-- Directions for this task --
List all the lines in these records that hold "front".

Items from a dataset
= = =

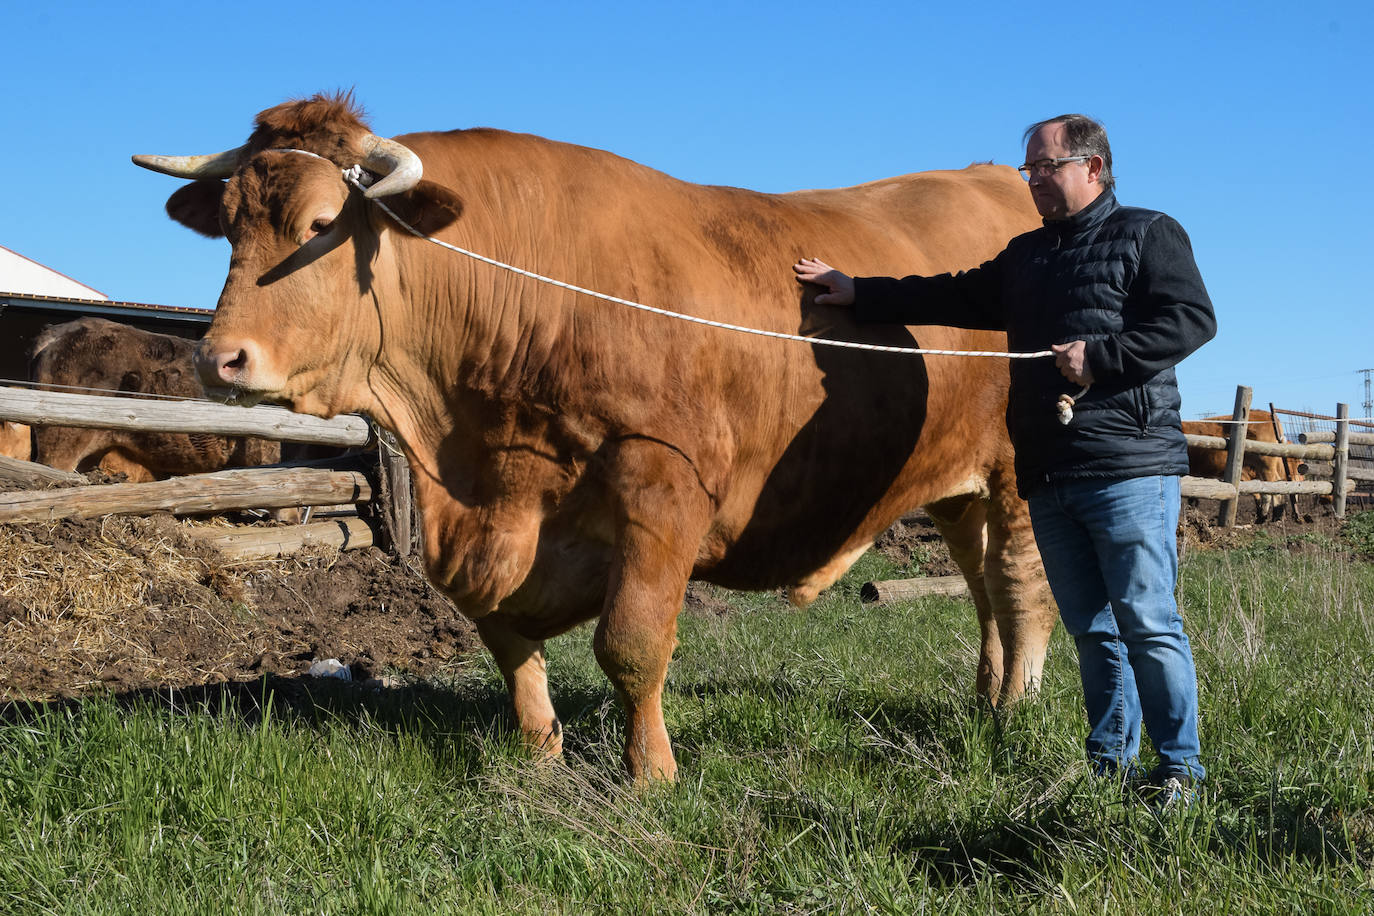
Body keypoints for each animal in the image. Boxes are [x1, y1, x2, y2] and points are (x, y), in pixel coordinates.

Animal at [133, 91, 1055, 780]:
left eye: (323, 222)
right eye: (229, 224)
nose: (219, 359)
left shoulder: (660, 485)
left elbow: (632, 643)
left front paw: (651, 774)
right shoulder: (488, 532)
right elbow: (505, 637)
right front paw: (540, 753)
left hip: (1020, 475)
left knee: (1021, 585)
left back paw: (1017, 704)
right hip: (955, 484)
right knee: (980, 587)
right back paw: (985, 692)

= = =

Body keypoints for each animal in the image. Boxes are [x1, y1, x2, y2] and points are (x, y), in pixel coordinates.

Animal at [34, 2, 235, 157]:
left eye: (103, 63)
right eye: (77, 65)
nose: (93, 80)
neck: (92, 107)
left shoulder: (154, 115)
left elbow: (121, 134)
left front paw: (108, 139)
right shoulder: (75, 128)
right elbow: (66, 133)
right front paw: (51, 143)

= = =

-- Output --
left front paw: (651, 774)
right front paw: (540, 753)
left front paw: (108, 139)
right front paw: (51, 143)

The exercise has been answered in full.